* **Your task**:
Number each line of the entries below in order, one line per item, skipping the blank lines and leaving out the pictures.

+-------+

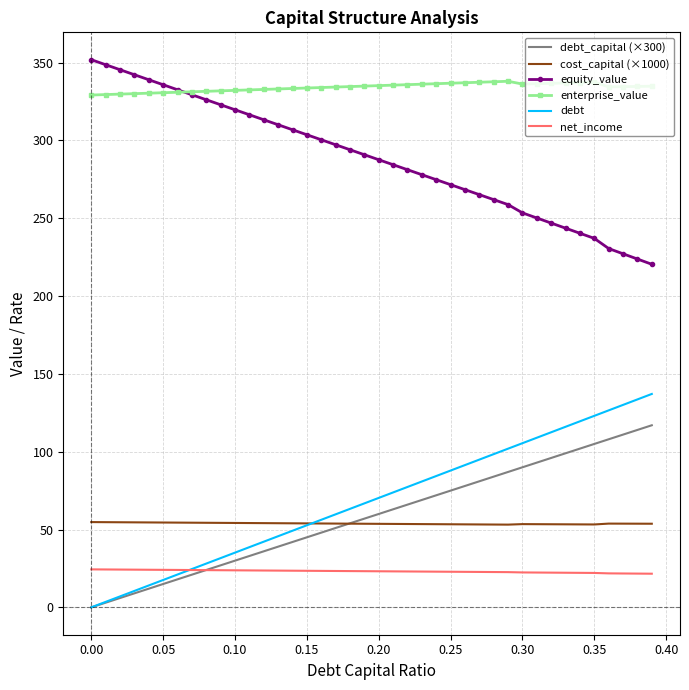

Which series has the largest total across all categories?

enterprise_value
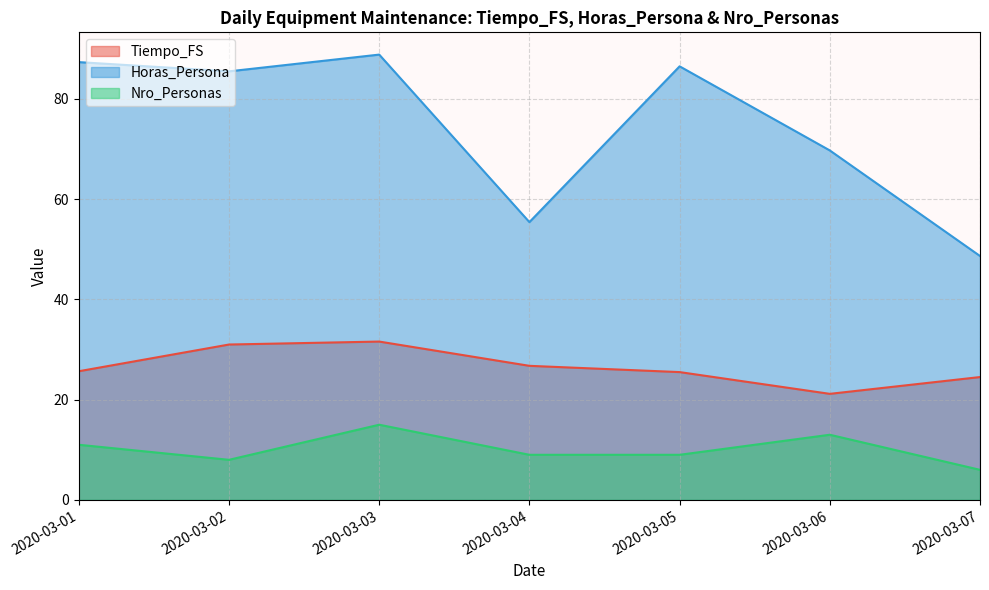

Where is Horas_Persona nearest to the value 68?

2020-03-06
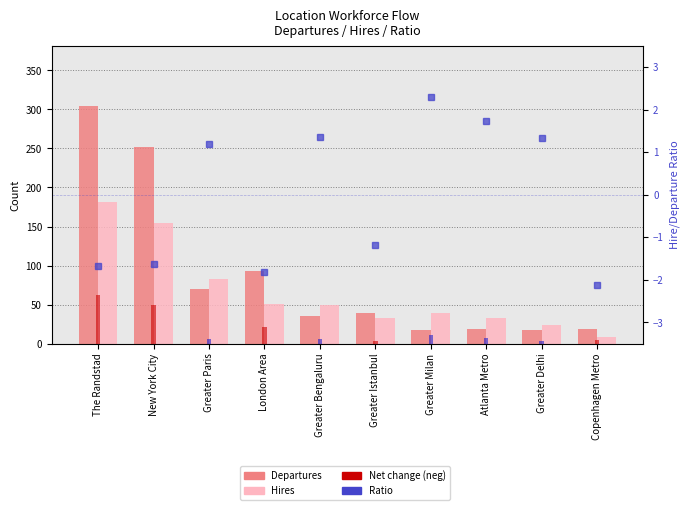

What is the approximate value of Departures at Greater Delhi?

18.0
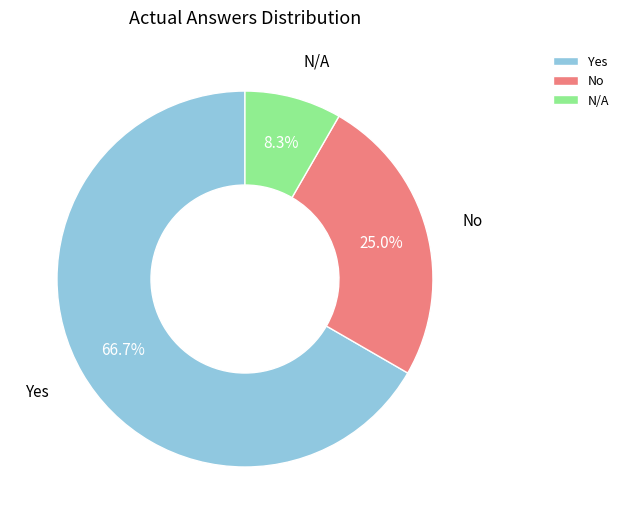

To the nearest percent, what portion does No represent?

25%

+-------+

* **Task result**:
1. Which series has the largest total across all categories?
2. enterprise_value
3. Where is Horas_Persona nearest to the value 68?
4. 2020-03-06
5. What is the approximate value of Departures at Greater Delhi?
6. 18.0
7. To the nearest percent, what portion does No represent?
8. 25%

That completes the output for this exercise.